◆ What you are asked to do
Tally the lines in the data below where the word "Profile" appears, and give the tally alone.

Records from a dataset
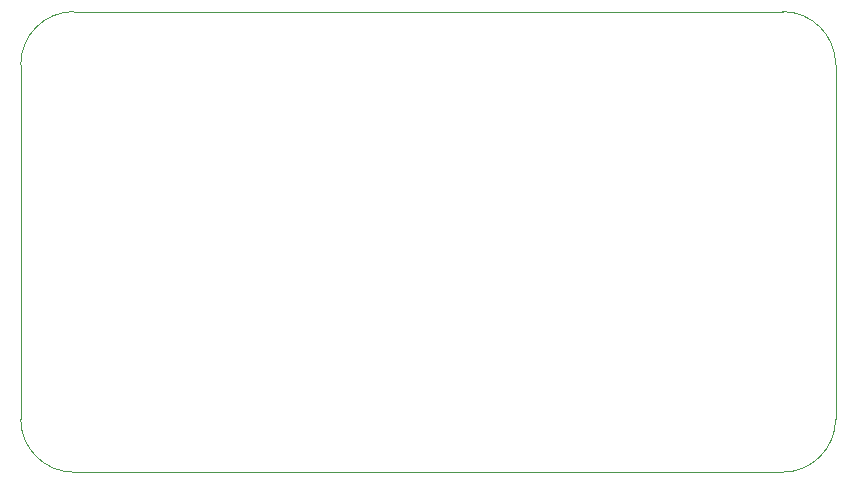
<source format=gbr>
%TF.GenerationSoftware,KiCad,Pcbnew,8.0.5*%
%TF.CreationDate,2024-10-22T02:27:49+03:00*%
%TF.ProjectId,DC36_DC5,44433336-5f44-4433-952e-6b696361645f,rev?*%
%TF.SameCoordinates,Original*%
%TF.FileFunction,Profile,NP*%
%FSLAX46Y46*%
G04 Gerber Fmt 4.6, Leading zero omitted, Abs format (unit mm)*
G04 Created by KiCad (PCBNEW 8.0.5) date 2024-10-22 02:27:49*
%MOMM*%
%LPD*%
G01*
G04 APERTURE LIST*
%TA.AperFunction,Profile*%
%ADD10C,0.050000*%
%TD*%
G04 APERTURE END LIST*
D10*
X157773000Y-110954000D02*
G75*
G02*
X153273000Y-115454000I-4500000J0D01*
G01*
X93273000Y-76454000D02*
X153273000Y-76454000D01*
X157773000Y-110954000D02*
X157773000Y-80954000D01*
X88773000Y-80954000D02*
G75*
G02*
X93273000Y-76454000I4500000J0D01*
G01*
X93273000Y-115454000D02*
G75*
G02*
X88773000Y-110954000I0J4500000D01*
G01*
X153273000Y-76454000D02*
G75*
G02*
X157773000Y-80954000I0J-4500000D01*
G01*
X93273000Y-115454000D02*
X153273000Y-115454000D01*
X88773000Y-110954000D02*
X88773000Y-80954000D01*
M02*

</source>
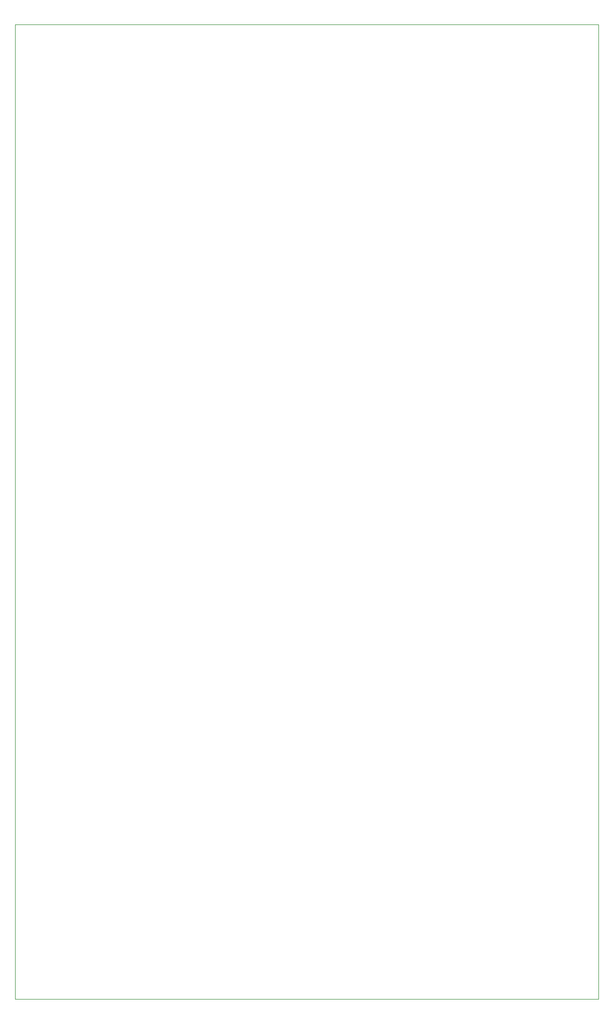
<source format=gbr>
G04 #@! TF.GenerationSoftware,KiCad,Pcbnew,(5.1.5-0)*
G04 #@! TF.CreationDate,2020-03-21T21:07:46+01:00*
G04 #@! TF.ProjectId,load_cells_connector_board,6c6f6164-5f63-4656-9c6c-735f636f6e6e,v01*
G04 #@! TF.SameCoordinates,Original*
G04 #@! TF.FileFunction,Profile,NP*
%FSLAX46Y46*%
G04 Gerber Fmt 4.6, Leading zero omitted, Abs format (unit mm)*
G04 Created by KiCad (PCBNEW (5.1.5-0)) date 2020-03-21 21:07:46*
%MOMM*%
%LPD*%
G04 APERTURE LIST*
%ADD10C,0.120000*%
G04 APERTURE END LIST*
D10*
X186436000Y-30480000D02*
X91440000Y-30480000D01*
X186436000Y-188976000D02*
X186436000Y-30480000D01*
X91440000Y-188976000D02*
X186436000Y-188976000D01*
X91440000Y-30480000D02*
X91440000Y-188976000D01*
M02*

</source>
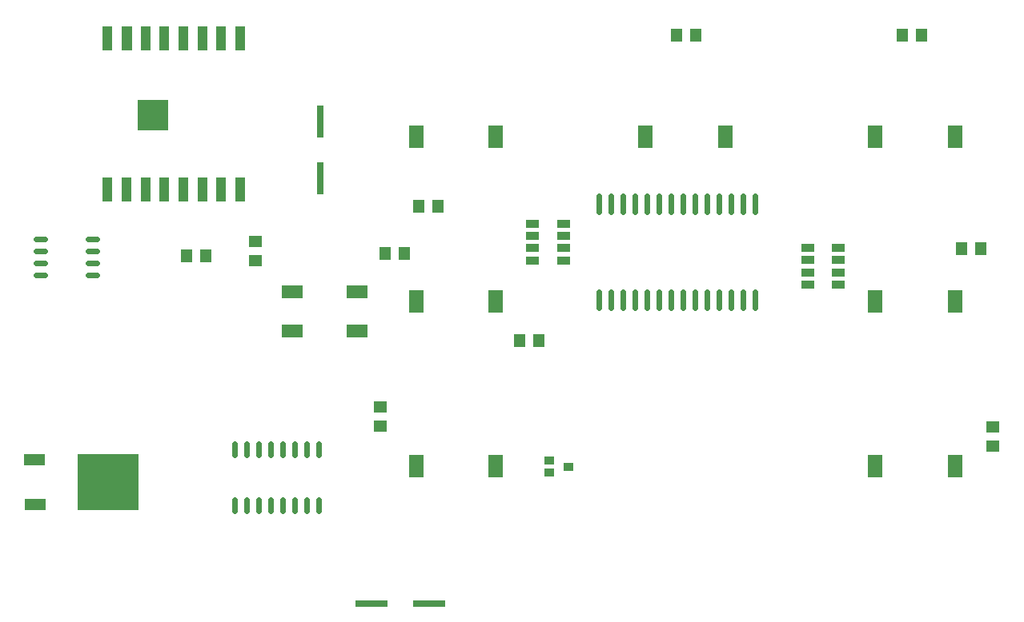
<source format=gtp>
G04 Layer: TopPasteMaskLayer*
G04 EasyEDA v6.2.46, 2019-11-08T21:27:59+07:00*
G04 648d43b609d64f9b9fe3d4d00a8c37d9,e5c1abbfa1e54b71a98531a1dec44753,10*
G04 Gerber Generator version 0.2*
G04 Scale: 100 percent, Rotated: No, Reflected: No *
G04 Dimensions in millimeters *
G04 leading zeros omitted , absolute positions ,3 integer and 3 decimal *
%FSLAX33Y33*%
%MOMM*%
G90*
G71D02*

%ADD12C,0.599999*%
%ADD14R,1.160018X1.450010*%
%ADD15R,1.450010X1.160018*%
%ADD16R,1.054100X0.825500*%
%ADD17R,1.375004X0.899998*%
%ADD18R,0.799998X3.499866*%
%ADD19R,3.499866X0.799998*%
%ADD20R,1.499997X2.399995*%
%ADD21R,2.250008X1.399997*%
%ADD22R,2.199996X1.199998*%
%ADD23R,6.499987X6.000013*%
%ADD24R,1.099998X2.499995*%
%ADD25R,3.199994X3.199994*%

%LPD*%
G54D12*
G01X4197Y49911D02*
G01X3277Y49911D01*
G01X4197Y48641D02*
G01X3277Y48641D01*
G01X4197Y47371D02*
G01X3277Y47371D01*
G01X4197Y46101D02*
G01X3277Y46101D01*
G01X9676Y49911D02*
G01X8756Y49911D01*
G01X9676Y48641D02*
G01X8756Y48641D01*
G01X9676Y47371D02*
G01X8756Y47371D01*
G01X9676Y46101D02*
G01X8756Y46101D01*
G01X79248Y54421D02*
G01X79248Y52721D01*
G01X77978Y54421D02*
G01X77978Y52721D01*
G01X76708Y54421D02*
G01X76708Y52721D01*
G01X75438Y54421D02*
G01X75438Y52721D01*
G01X74168Y54421D02*
G01X74168Y52721D01*
G01X72898Y54421D02*
G01X72898Y52721D01*
G01X71628Y54421D02*
G01X71628Y52721D01*
G01X70358Y54421D02*
G01X70358Y52721D01*
G01X69088Y54421D02*
G01X69088Y52721D01*
G01X67818Y54421D02*
G01X67818Y52721D01*
G01X66548Y54421D02*
G01X66548Y52721D01*
G01X65278Y54421D02*
G01X65278Y52721D01*
G01X64008Y54421D02*
G01X64008Y52721D01*
G01X62738Y54421D02*
G01X62738Y52721D01*
G01X79248Y44306D02*
G01X79248Y42606D01*
G01X77978Y44306D02*
G01X77978Y42606D01*
G01X76708Y44306D02*
G01X76708Y42606D01*
G01X75438Y44306D02*
G01X75438Y42606D01*
G01X74168Y44306D02*
G01X74168Y42606D01*
G01X72898Y44306D02*
G01X72898Y42606D01*
G01X71628Y44306D02*
G01X71628Y42606D01*
G01X70358Y44306D02*
G01X70358Y42606D01*
G01X69088Y44306D02*
G01X69088Y42606D01*
G01X67818Y44306D02*
G01X67818Y42606D01*
G01X66548Y44306D02*
G01X66548Y42606D01*
G01X65278Y44306D02*
G01X65278Y42606D01*
G01X64008Y44306D02*
G01X64008Y42606D01*
G01X62738Y44306D02*
G01X62738Y42606D01*
G01X24257Y22266D02*
G01X24257Y21066D01*
G01X25527Y22266D02*
G01X25527Y21066D01*
G01X26797Y22266D02*
G01X26797Y21066D01*
G01X28067Y22266D02*
G01X28067Y21066D01*
G01X29337Y22266D02*
G01X29337Y21066D01*
G01X30607Y22266D02*
G01X30607Y21066D01*
G01X31877Y22266D02*
G01X31877Y21066D01*
G01X33147Y22266D02*
G01X33147Y21066D01*
G01X24257Y28209D02*
G01X24257Y27009D01*
G01X25527Y28209D02*
G01X25527Y27009D01*
G01X26797Y28209D02*
G01X26797Y27009D01*
G01X28067Y28209D02*
G01X28067Y27009D01*
G01X29337Y28209D02*
G01X29337Y27009D01*
G01X30607Y28209D02*
G01X30607Y27009D01*
G01X31877Y28209D02*
G01X31877Y27009D01*
G01X33147Y28209D02*
G01X33147Y27009D01*
G54D14*
G01X19177Y48133D03*
G01X21209Y48133D03*
G54D15*
G01X26416Y47625D03*
G01X26416Y49657D03*
G54D16*
G01X59563Y25781D03*
G01X57531Y25120D03*
G01X57531Y26441D03*
G54D17*
G01X84836Y48930D03*
G01X84836Y47640D03*
G01X84836Y46355D03*
G01X84836Y45064D03*
G01X88082Y45064D03*
G01X88082Y46355D03*
G01X88082Y47640D03*
G01X88082Y48930D03*
G01X58999Y47625D03*
G01X58999Y48915D03*
G01X58999Y50200D03*
G01X58999Y51490D03*
G01X55753Y51490D03*
G01X55753Y50200D03*
G01X55753Y48915D03*
G01X55753Y47625D03*
G54D14*
G01X56388Y39116D03*
G01X54356Y39116D03*
G54D18*
G01X33279Y56281D03*
G01X33268Y62336D03*
G54D19*
G01X38755Y11297D03*
G01X44810Y11308D03*
G54D14*
G01X42164Y48387D03*
G01X40132Y48387D03*
G01X73025Y71501D03*
G01X70993Y71501D03*
G01X96901Y71501D03*
G01X94869Y71501D03*
G01X45720Y53340D03*
G01X43688Y53340D03*
G01X101092Y48895D03*
G01X103124Y48895D03*
G54D15*
G01X39624Y32131D03*
G01X39624Y30099D03*
G01X104394Y29972D03*
G01X104394Y27940D03*
G54D20*
G01X43425Y60706D03*
G01X51824Y60706D03*
G01X67713Y60706D03*
G01X76113Y60706D03*
G01X92002Y60706D03*
G01X100402Y60706D03*
G01X43425Y43275D03*
G01X51824Y43275D03*
G01X92002Y25844D03*
G01X100402Y25844D03*
G01X43425Y25844D03*
G01X51824Y25844D03*
G01X92002Y43275D03*
G01X100402Y43275D03*
G54D21*
G01X30353Y44332D03*
G01X37153Y44332D03*
G01X30353Y40132D03*
G01X37153Y40132D03*
G54D22*
G01X3114Y21767D03*
G01X3108Y26492D03*
G54D23*
G01X10861Y24130D03*
G54D24*
G01X10815Y55118D03*
G01X12826Y55118D03*
G01X14819Y55120D03*
G01X16828Y55119D03*
G01X18824Y55118D03*
G01X20820Y55119D03*
G01X22824Y55118D03*
G01X24820Y55119D03*
G01X10815Y71120D03*
G36*
G01X12265Y69870D02*
G01X12265Y72369D01*
G01X13365Y72369D01*
G01X13365Y69870D01*
G01X12265Y69870D01*
G37*
G01X14814Y71122D03*
G01X16813Y71121D03*
G01X18815Y71120D03*
G01X20815Y71121D03*
G01X22815Y71120D03*
G01X24813Y71120D03*
G54D25*
G01X15641Y62992D03*
M00*
M02*

</source>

◆ Written solution
3